- _Task brief_: Exercise in exact copying. Transcribe every entry that follows, word for word.

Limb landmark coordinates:
* * * * * * *
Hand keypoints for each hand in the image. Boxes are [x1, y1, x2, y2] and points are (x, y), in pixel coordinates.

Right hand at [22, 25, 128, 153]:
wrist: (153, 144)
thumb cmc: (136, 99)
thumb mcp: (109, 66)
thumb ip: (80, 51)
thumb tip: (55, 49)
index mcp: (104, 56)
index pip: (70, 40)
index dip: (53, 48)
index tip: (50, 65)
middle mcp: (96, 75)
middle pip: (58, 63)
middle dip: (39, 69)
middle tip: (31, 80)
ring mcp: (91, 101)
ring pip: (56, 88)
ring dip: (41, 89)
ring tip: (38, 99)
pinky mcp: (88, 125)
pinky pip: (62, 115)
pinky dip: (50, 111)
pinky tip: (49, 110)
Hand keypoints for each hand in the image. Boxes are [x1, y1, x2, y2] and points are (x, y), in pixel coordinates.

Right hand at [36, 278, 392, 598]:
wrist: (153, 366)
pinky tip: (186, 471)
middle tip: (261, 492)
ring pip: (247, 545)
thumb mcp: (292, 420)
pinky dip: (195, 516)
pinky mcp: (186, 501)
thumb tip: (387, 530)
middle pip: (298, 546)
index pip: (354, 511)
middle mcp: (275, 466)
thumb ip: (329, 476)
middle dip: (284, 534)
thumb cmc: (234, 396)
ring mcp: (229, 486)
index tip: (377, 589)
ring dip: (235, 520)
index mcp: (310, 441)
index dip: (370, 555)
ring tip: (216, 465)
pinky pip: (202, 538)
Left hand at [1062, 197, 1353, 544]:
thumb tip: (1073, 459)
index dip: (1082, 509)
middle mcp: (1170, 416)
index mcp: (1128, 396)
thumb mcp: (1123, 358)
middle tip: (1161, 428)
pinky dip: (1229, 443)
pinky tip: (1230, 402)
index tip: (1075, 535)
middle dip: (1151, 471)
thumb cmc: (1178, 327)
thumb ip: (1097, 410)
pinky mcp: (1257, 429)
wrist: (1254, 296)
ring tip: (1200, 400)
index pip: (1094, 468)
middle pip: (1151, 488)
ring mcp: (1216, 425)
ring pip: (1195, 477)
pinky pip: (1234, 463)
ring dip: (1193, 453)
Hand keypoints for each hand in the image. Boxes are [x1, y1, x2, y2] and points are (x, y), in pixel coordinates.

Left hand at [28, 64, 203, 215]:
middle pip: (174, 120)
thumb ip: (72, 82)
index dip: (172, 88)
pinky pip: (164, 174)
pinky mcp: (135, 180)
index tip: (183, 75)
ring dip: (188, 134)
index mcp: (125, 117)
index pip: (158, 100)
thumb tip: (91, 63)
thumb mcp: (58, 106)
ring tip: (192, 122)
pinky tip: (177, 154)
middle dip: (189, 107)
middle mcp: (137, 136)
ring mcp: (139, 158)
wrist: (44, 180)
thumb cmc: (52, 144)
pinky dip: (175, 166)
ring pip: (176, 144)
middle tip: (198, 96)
* * * * * * *
- _Answer box_:
Hand keypoints for each hand in the image. Boxes are [x1, y1, x2, y2] and points are (x, y), in pixel coordinates.

Right hand at [22, 25, 128, 153]:
wrist: (153, 144)
thumb cmc: (136, 99)
thumb mcp: (109, 66)
thumb ip: (80, 51)
thumb tip: (55, 49)
index mcp: (104, 56)
index pip: (70, 40)
index dip: (53, 48)
index tip: (50, 65)
middle mcp: (96, 75)
middle pip: (58, 63)
middle dip: (39, 69)
middle tip: (31, 80)
ring mcp: (91, 101)
ring pip: (56, 88)
ring dip: (41, 89)
ring tip: (38, 99)
pinky mcp: (88, 125)
pinky pip: (62, 115)
pinky dip: (50, 111)
pinky tip: (49, 110)
Hand keypoints for each hand in the image. Boxes are [x1, y1, x2, y2] and points are (x, y), in pixel coordinates.

Right hand at [36, 278, 392, 598]:
wrist: (153, 366)
pinky tip: (186, 471)
middle tip: (261, 492)
ring pip: (247, 545)
thumb mcp: (292, 420)
pinky dip: (195, 516)
pinky mcp: (186, 501)
thumb tip: (387, 530)
middle pip: (298, 546)
index pip: (354, 511)
middle mcp: (275, 466)
thumb ip: (329, 476)
middle dip: (284, 534)
thumb cmc: (234, 396)
ring mcp: (229, 486)
index tip: (377, 589)
ring dip: (235, 520)
index mcp: (310, 441)
index dip: (370, 555)
ring tip: (216, 465)
pinky pip: (202, 538)
Left hand at [1062, 197, 1353, 544]:
thumb tip: (1073, 459)
index dip: (1082, 509)
middle mcp: (1170, 416)
index mcp: (1128, 396)
thumb mcp: (1123, 358)
middle tip: (1161, 428)
pinky dip: (1229, 443)
pinky tip: (1230, 402)
index tip: (1075, 535)
middle dip: (1151, 471)
thumb cmc: (1178, 327)
thumb ip: (1097, 410)
pinky mcp: (1257, 429)
wrist: (1254, 296)
ring tip: (1200, 400)
index pip: (1094, 468)
middle pip: (1151, 488)
ring mcp: (1216, 425)
ring pip: (1195, 477)
pinky pip: (1234, 463)
ring dip: (1193, 453)
Hand keypoints for each hand in the image. Boxes are [x1, y1, x2, y2] and points are (x, y), in pixel coordinates.

Left hand at [28, 64, 203, 215]:
middle pip: (174, 120)
thumb ip: (72, 82)
index dip: (172, 88)
pinky pip: (164, 174)
pinky mcp: (135, 180)
index tip: (183, 75)
ring dip: (188, 134)
index mcp: (125, 117)
index pip: (158, 100)
thumb tip: (91, 63)
thumb mcp: (58, 106)
ring tip: (192, 122)
pinky tip: (177, 154)
middle dip: (189, 107)
middle mcp: (137, 136)
ring mcp: (139, 158)
wrist: (44, 180)
thumb cmc: (52, 144)
pinky dip: (175, 166)
ring pip: (176, 144)
middle tip: (198, 96)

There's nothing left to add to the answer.